"Summon all our people to meet me here as speedily as they can. Call out the giants and the werewolves and the spirits of those trees who are on our side. Call the Ghouls, and the Boggles, the Ogres and the Minotaurs. Call the Cruels, the Hags, the Spectres, and the people of the Toadstools. We will fight..."
-The White Witch, The Lion, The Witch and The Wardrobe (Chapter 13)
Cruels and Hags and Incubuses, Wraiths, Horrors, Efreets, Sprites, Orknies, Wooses, and Ettins. In fact here were all those who were on the witch's side and whom the Wolf had summoned at her command...
-The Lion, The Witch and The Wardrobe (Chapter 14)
If D&D had been less influenced by Tolkien and more by CS Lewis, its bestiary would have looked very different. No goblins or orcs, but plenty of boggles. Evil sprites. Incubuses, ettins, werewolves and efreets as major villains rather than rare encounters. Orknies (meaning nuckelavees?) and wooses (woses?). "Cruels" and "horrors" (whatever they are) running amok - not to mention the people of the Toadstools.

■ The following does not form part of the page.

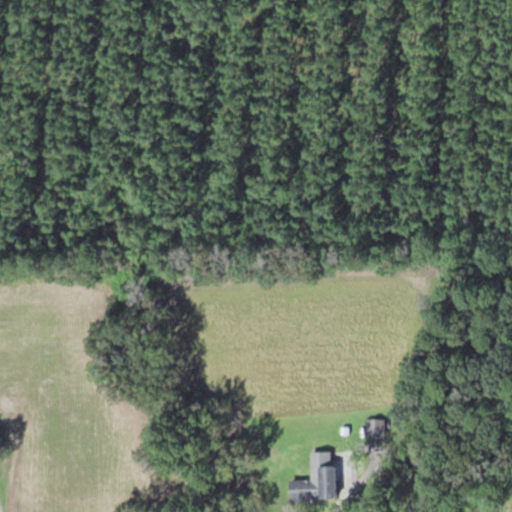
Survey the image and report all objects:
building: (318, 479)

The familiar and iconic entries in the D&D bestiary - orcs, goblins, kobolds, bugbears, ogres and the rest - are really there by fluke. Yes, some were made up by D&D designers. Most weren't, though. They were simply pilfered from other sources. They could just as easily have been overlooked for others in that process. Gary Gygax might have decided not to have orcs, but redcaps, say, and our modern game would be something rather different as a result. (Can you get a half-redcap?)

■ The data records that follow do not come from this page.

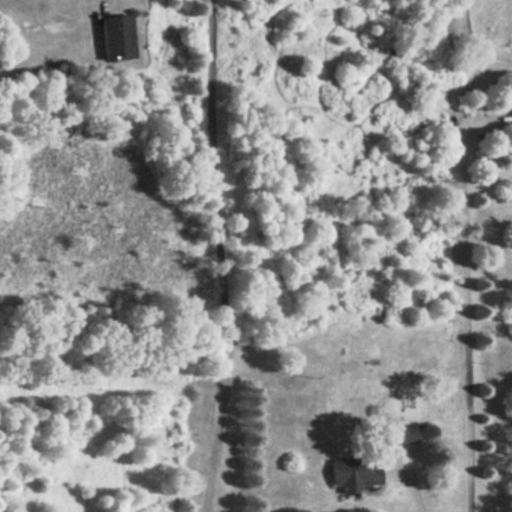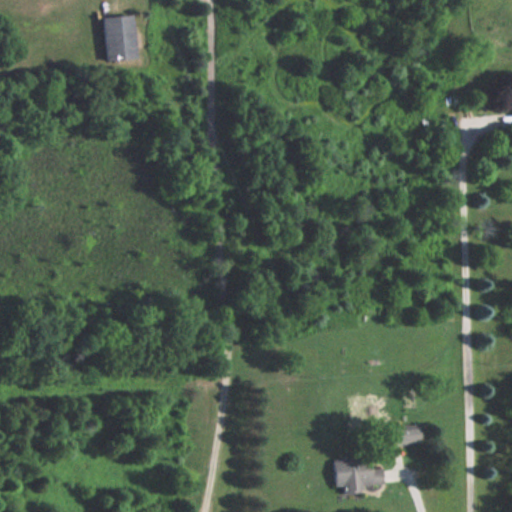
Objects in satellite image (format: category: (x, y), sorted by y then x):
building: (117, 37)
road: (221, 256)
road: (464, 299)
building: (402, 433)
building: (354, 473)
road: (414, 485)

Want a different tone to your campaign setting and you could do a lot worse than starting off with a copy of the Monstrous Manual and just crossing out and replacing all the iconic monsters and going from there. Redcaps instead of orcs, bogles instead of goblins and nockers instead of dwarves and suddenly it's a different game. Try it with the book or folkloric tradition of your choice and see what you get.